La cuestión de los presos sigue figurando como uno de los grandes temas pendientes del proceso de paz

En efecto, la cuestión de los presos sigue figurando como uno de los grandes temas pendientes del proceso de paz. "Creemos que en este momento están dadas las condiciones para que los partidos puedan iniciar un diálogo que les lleve a acordar una hoja de ruta en torno a la excarcelación de las personas presas y la vuelta de los huidos", afirmó Agus Hernán. Precisamente, el Foro Permanente anunció esta semana que seguirá trabajando en ese asunto.

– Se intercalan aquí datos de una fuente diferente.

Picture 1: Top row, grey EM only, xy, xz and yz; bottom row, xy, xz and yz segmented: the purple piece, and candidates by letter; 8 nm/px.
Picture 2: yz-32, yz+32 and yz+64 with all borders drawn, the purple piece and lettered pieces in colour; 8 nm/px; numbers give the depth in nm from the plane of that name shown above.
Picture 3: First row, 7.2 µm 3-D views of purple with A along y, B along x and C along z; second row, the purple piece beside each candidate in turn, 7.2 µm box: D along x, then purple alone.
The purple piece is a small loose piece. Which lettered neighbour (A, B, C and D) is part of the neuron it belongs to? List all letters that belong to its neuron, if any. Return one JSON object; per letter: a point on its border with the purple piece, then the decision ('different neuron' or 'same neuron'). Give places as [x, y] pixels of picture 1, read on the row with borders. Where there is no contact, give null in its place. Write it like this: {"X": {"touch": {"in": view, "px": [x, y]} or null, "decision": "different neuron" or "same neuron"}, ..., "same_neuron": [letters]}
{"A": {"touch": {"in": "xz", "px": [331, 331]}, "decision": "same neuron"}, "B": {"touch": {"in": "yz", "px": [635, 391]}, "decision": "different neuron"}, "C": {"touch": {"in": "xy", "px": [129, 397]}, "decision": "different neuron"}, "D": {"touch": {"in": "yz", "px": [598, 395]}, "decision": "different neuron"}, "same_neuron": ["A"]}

Por su parte, en las oficinas del PP vasco no se arriesgan a confirmar si la disolución —o "desmovilización"— de la organización ya desarmada traerá cambios en las cárceles. "La dispersión fue un elemento esencial en la lucha contra ETA. Cuando ETA deje de ser una banda terrorista y sus miembros den pasos decisivos en consonancia con ese proceso de disolución, se analizarán esas circunstancias. De momento no hay que anticipar nada", aclaró Carmelo Barrio.

A día de hoy, solamente en esta oficina del Parlamento Vasco respaldan el mantenimiento de la actual política carcelaria. En todas las demás, desde el PNV hasta EH Bildu pasando por Elkarrekin Podemos y el PSE, solicitan cambios en materia penitenciaria. Sin embargo, sus voces siguen sin ser escuchadas.